First of all, in all the examples I have seen, nn.Module subclasses are callable. Mine is not callable, I have been explicitly calling model.forward(). It also seems that gradients are not being propagated, as when I call loss.backward(), all the gradients go to nan, and the GPU is not being utilized at all during the training loop, even though the memory has been allocated, and I have called .cuda() on all the inputs and the model.

I’m wondering, is there an easy to fix my work? or, is there a way to re-use the conv kernels like this with nn.Conv3d and the equivalent Transposed op?

ptrblck · May 5, 2018, 12:35am

What happens if you call the model directly via output = model(x)?
I tried out your code and it seems to run fine.
What PyTorch version are you using?

alexanderalang · May 5, 2018, 1:08am

I’ll have to get back to you on Monday, but I’ve been getting something like Model3d object is not callable. I’m pretty sure I built the latest stable version of from sources, I’ll update my reply on Monday.
Thanks

UPDATE:
I take back what I said about the model not being callable, I’m calling the model on the inputs now and its fine. I have also found out that the nan value in my gradients is always in model.up_classifier_weight, which means that the loss function I’m using is probably the culprit. The loss values themselves seem normal though.
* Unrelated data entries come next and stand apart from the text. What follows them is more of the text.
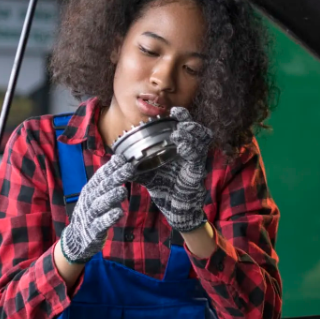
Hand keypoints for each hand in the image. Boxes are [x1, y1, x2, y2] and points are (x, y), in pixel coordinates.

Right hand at [60, 153, 133, 262]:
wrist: (76, 238)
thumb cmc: (91, 212)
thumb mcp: (96, 194)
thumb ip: (107, 180)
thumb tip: (119, 159)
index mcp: (90, 190)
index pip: (100, 176)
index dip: (111, 167)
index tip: (122, 159)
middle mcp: (88, 200)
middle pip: (102, 188)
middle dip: (115, 178)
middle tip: (129, 169)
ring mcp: (90, 216)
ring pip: (100, 205)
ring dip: (111, 197)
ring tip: (123, 191)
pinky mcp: (93, 231)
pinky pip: (101, 224)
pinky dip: (109, 218)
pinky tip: (118, 213)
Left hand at [137, 106, 212, 232]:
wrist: (173, 208)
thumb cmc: (163, 188)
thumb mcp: (145, 174)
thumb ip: (133, 165)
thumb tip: (116, 159)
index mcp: (181, 148)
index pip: (187, 128)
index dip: (183, 117)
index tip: (173, 110)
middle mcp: (192, 152)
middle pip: (200, 131)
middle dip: (191, 121)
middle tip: (179, 116)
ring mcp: (196, 162)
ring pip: (203, 140)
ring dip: (192, 133)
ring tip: (179, 131)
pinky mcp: (196, 173)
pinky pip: (197, 157)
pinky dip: (191, 149)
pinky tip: (182, 146)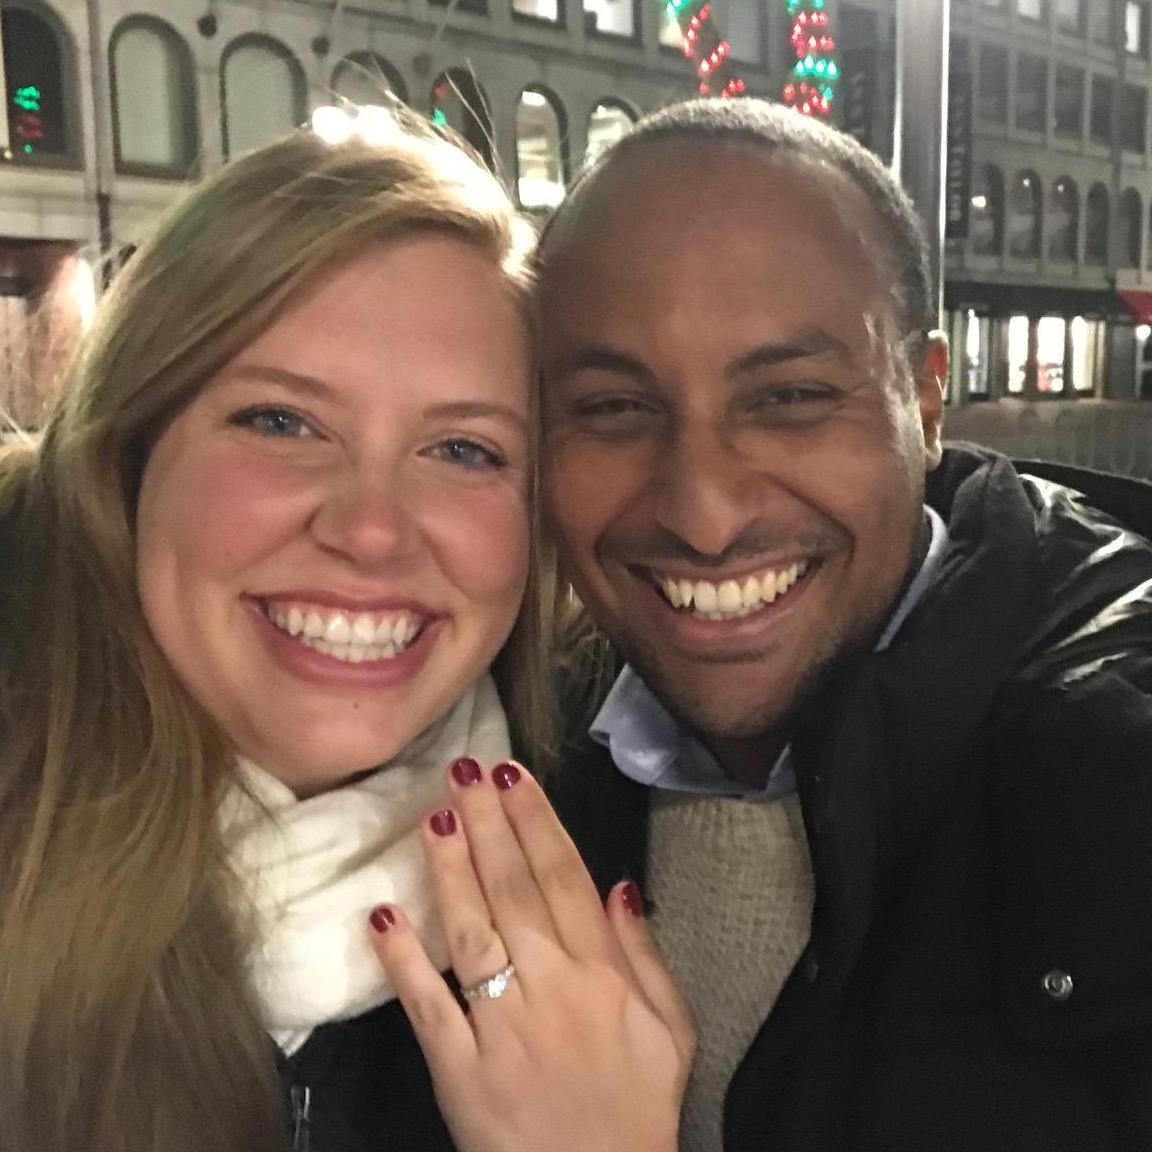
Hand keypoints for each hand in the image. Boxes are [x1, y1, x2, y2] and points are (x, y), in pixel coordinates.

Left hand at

I solved the GPU utilization issue by calling nn.DataParallel on my model.

alexanderalang · May 7, 2018, 10:09pm

There are very large intermediate values computed in my loss function, I wonder if these are leading to gradient explosion… I want to try using batchnorm layers to see if I can mitigate this, but I’m not sure how to use the nn.functional.batch_norm. How do I make sure running_mean, running_var, args are being updated during training / being frozen during evaluation?

ptrblck · May 7, 2018, 10:47pm

F.batch_norm has an argument training, which defines in which mode the function operates.

alexanderalang · May 7, 2018, 10:57pm

looking at the docs, it doesn’t seem like the training flag does anything besides check the size of the input. Does one have to manually update the running_mean, running_var?

ptrblck · May 7, 2018, 11:04pm

The training flag get’s passed in this line of code.
You would have to register the running stats as buffers.